__Source text__
○ ○ ○ ○ ○ ○ ○
Prepare Physically and Mentally Before You Become a Caregiver
My mother passed away in 2007. That left my father without anyone else living in the home he physically built. Robert had built his home brick by brick and he had done it for mom. He was very sad when she died unexpectedly from heart failure in her 70s.
Have you been a caregiver either for a senior or someone with disabilities?
My father was generally pretty healthy until he was put on oxygen 24/7. My brother (who is a doctor) lived very close by and checked on him often. When my brother volunteered to serve a medical mission for 18 months with his wife, he asked me to stay with Dad and look after him.
My husband and I had taken my father to Scotland (where my father's ancestors are from) and also Egypt because our son (named after my father) was serving in the military there. So, we had spent quite a bit of time together with him.
My husband and I moved in with my dad to keep track of him. We fixed his meals and cleaned the house. My husband and I kept the yard groomed and grew a garden in the back. Things went pretty well, but my father became weaker and his back and legs were hurting him quite a bit. He had steroid shots that didn't help too much.
My siblings and I put on a 90th birthday party for Dad and many friends and relatives came. Dad's memory of the olden days was quite remarkable and he loved telling stories of his youth and service in the Air Corps in WWII. We lived in the basement of the four-level home and had some great times together, mostly reminiscing. My father longed to work in the garden, but couldn't be outside without his oxygen for long. Dad called us his babysitters.
My father longed to work in the garden, but couldn't be outside without his oxygen for very long. We had quite a bit of success with the garden and enjoyed eating corn, carrots, tomatoes, peas, onions and more. My dad would only put in his false teeth for the sweet corn we raised and to go to church.
I suggested that my father used his Veterans benefits and also senior medical services in the town, but he never wanted to. We did as much as we could to help him out, but unfortunately, I had two difficult medical emergencies that needed surgeries. My husband ended up filling in the gap and keeping everything going as well as taking care of me.
○ ○ ○ ○ ○ ○ ○
__Set of tasks__
- A) Answer these questions from the caregiving account:
(i) In what year did the mother pass away?
(ii) For how long did the brother serve his medical mission?
(iii) On what two occasions would the father put in his false teeth?
- B) Decide whether each statement agrees with the caregiving account. Answer yes or no, and quote the words that settle it.
(i) The mother died from heart failure.
(ii) The steroid shots greatly eased the father's back and leg pain.
(iii) The father took up the suggestion to use his Veterans benefits.
- C) Carry the caregiving account forward, starting after its final sentence.
You won't need the extracted page text data here.

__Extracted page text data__
○ ○ ○ ○ ○ ○ ○
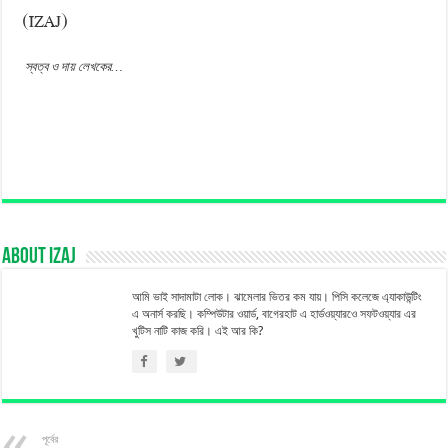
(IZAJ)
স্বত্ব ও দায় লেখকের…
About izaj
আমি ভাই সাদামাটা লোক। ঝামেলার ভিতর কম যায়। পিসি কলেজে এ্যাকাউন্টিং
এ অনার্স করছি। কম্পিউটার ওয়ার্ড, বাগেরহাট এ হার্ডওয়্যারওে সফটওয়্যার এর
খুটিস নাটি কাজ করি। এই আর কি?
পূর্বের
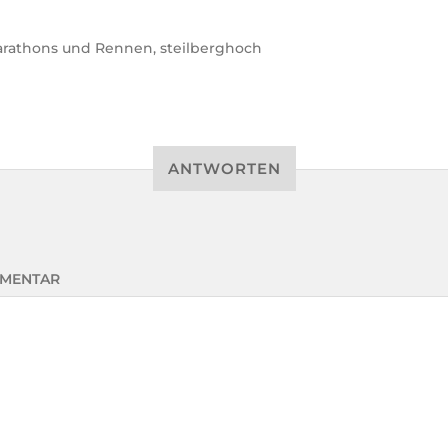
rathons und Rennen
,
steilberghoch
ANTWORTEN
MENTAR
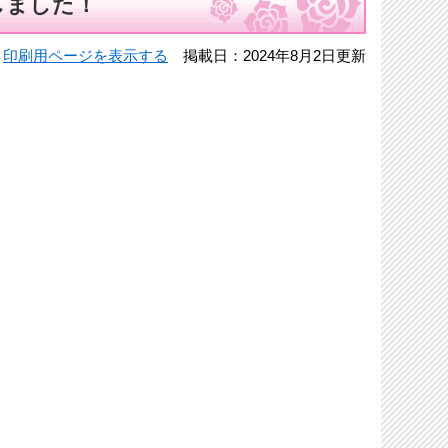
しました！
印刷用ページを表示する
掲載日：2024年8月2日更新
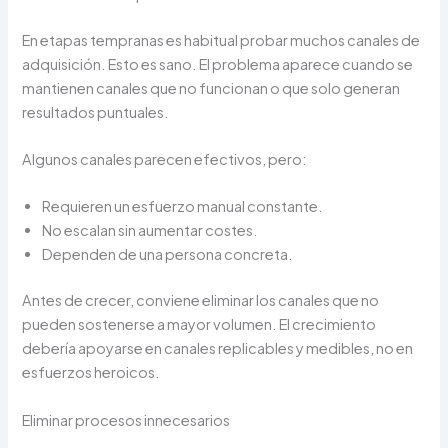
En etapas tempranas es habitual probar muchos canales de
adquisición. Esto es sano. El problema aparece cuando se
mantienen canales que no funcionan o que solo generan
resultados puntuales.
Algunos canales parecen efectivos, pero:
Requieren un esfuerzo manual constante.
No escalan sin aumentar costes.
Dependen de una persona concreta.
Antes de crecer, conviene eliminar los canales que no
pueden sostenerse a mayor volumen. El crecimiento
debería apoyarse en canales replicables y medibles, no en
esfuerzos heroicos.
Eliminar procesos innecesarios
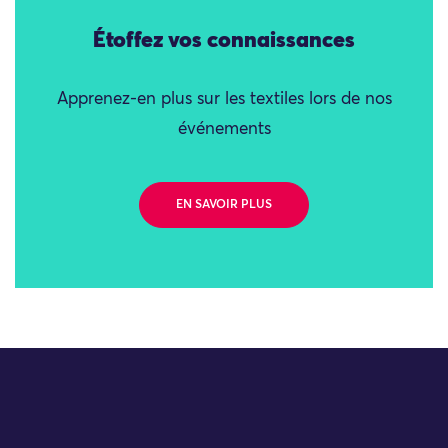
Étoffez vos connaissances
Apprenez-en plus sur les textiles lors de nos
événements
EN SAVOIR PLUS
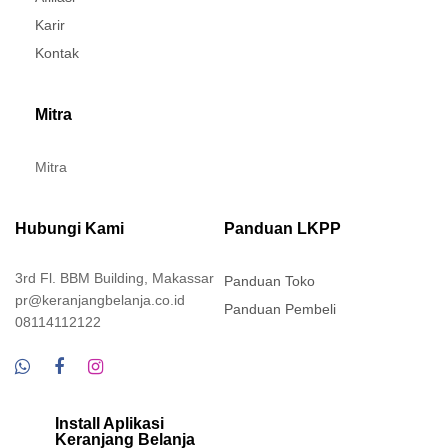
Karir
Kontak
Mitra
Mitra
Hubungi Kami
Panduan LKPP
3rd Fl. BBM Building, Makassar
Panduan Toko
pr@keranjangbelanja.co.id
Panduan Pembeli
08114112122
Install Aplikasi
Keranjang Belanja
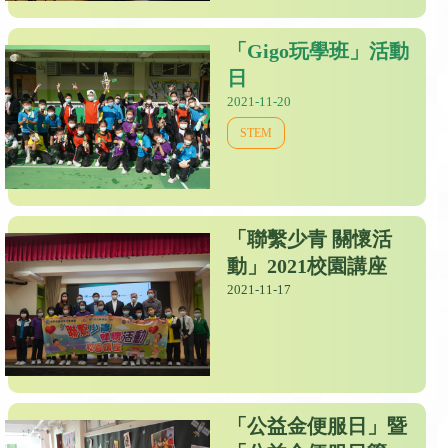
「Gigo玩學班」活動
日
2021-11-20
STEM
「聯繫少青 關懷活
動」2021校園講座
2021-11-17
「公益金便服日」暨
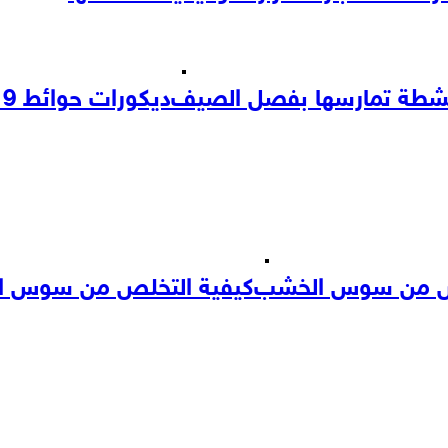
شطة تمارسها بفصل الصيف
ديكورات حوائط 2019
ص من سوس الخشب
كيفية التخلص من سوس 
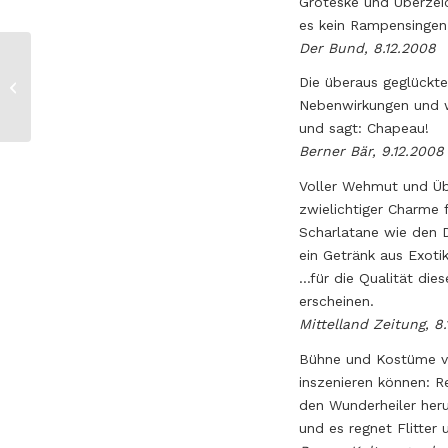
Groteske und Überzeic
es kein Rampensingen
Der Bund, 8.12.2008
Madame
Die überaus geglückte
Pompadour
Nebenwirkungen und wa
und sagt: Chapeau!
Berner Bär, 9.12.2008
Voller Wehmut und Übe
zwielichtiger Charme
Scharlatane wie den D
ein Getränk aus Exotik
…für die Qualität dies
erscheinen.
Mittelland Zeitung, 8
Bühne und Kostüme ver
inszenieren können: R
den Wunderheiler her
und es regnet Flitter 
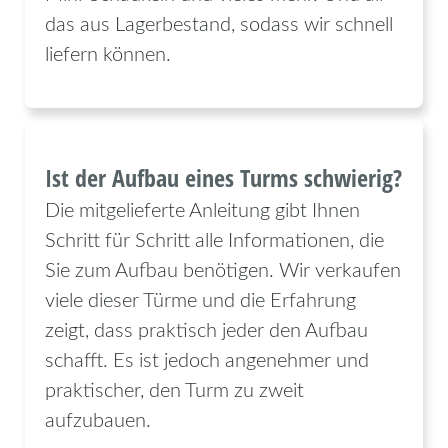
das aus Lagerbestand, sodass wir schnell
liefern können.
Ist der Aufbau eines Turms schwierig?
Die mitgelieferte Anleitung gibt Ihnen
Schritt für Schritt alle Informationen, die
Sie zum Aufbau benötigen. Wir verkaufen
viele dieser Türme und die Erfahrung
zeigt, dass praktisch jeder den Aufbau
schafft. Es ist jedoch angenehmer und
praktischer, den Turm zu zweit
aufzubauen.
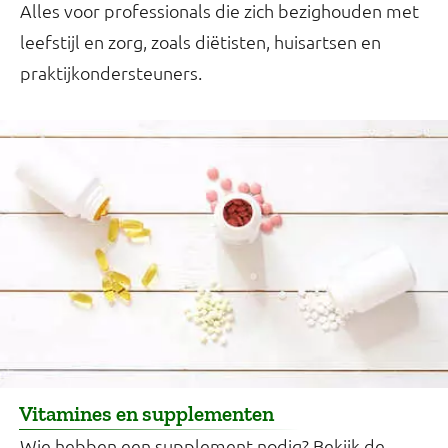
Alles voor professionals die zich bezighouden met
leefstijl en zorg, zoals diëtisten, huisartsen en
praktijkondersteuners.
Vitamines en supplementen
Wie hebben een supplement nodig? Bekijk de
○ ○ ○ ○ ○ ○ ○
__Answer set__
- A)
(i) 2007
(ii) 18 months
(iii) For the sweet corn they raised and to go to church

- B)
(i) Yes: "He was very sad when she died unexpectedly from heart failure in her 70s."
(ii) No: "He had steroid shots that didn't help too much."
(iii) No: "I suggested that my father used his Veterans benefits and also senior medical services in the town, but he never wanted to."

- C)
My siblings lived nearby, but they all still had their children with them and were working, so they couldn't help very much. It was a difficult time, knowing I was there to care for my father but was unable to. We stayed for one year with Dad.
After my second surgery, I decided it was better to move out and let my siblings help when they could until my brother returned. It really was actually a good thing in the end, because they organized themselves so their married and unmarried children could be with him occasionally and take him meals.
I think Dad enjoyed having the change and seeing his other children and grandchildren more often. My husband was a real trooper and continued to visit with my Dad whenever he could and check on things. My health has not been so good. I wish I could have completed the 18 months that we had all planned.
My Dad is doing about the same and my brother came back home. I feel that families should plan together and all share in the responsibilities, not let it be relegated to only one person or couple. I also feel that the person being cared for needs to be open minded to all organizations that are there to help them. Neighbors and other relatives can also be asked to help too.
I'm grateful for the opportunity we had to help my father as long as we did, but wish I had prepared better and stayed well enough to last to the end. There is so much to learn before and during the experience.